**Problem to work on:** Print every line below exactly. Skip the pictures.

*** Data in this exercise ***

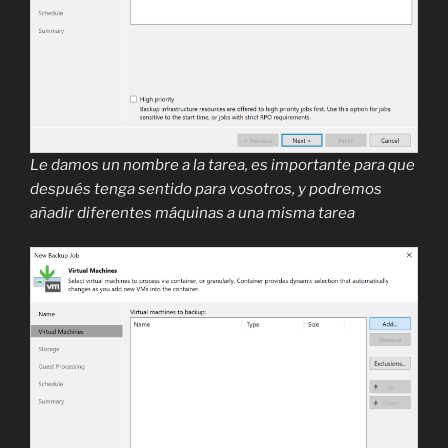
Le damos un nombre a la tarea, es importante para que
después tenga sentido para vosotros, y podremos
añadir diferentes máquinas a una misma tarea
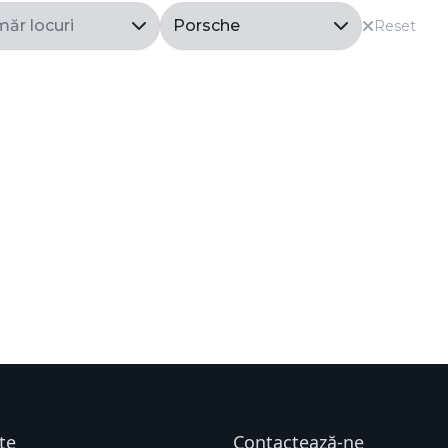
Reset
te
Contactează-ne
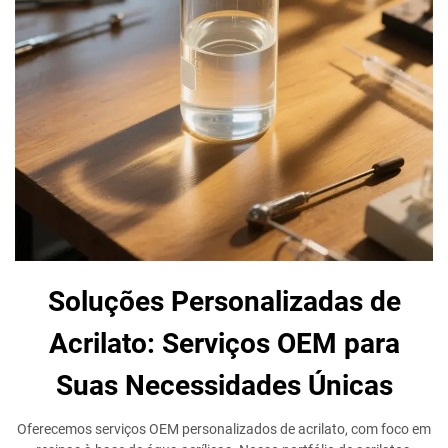
Soluções Personalizadas de
Acrilato: Serviços OEM para
Suas Necessidades Únicas
Oferecemos serviços OEM personalizados de acrilato, com foco em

*** End of Data in this exercise ***

**Output of the task:**
Le damos un nombre a la tarea, es importante para que
después tenga sentido para vosotros, y podremos
añadir diferentes máquinas a una misma tarea
Reset
te
Contactează-ne
Soluções Personalizadas de
Acrilato: Serviços OEM para
Suas Necessidades Únicas
Oferecemos serviços OEM personalizados de acrilato, com foco em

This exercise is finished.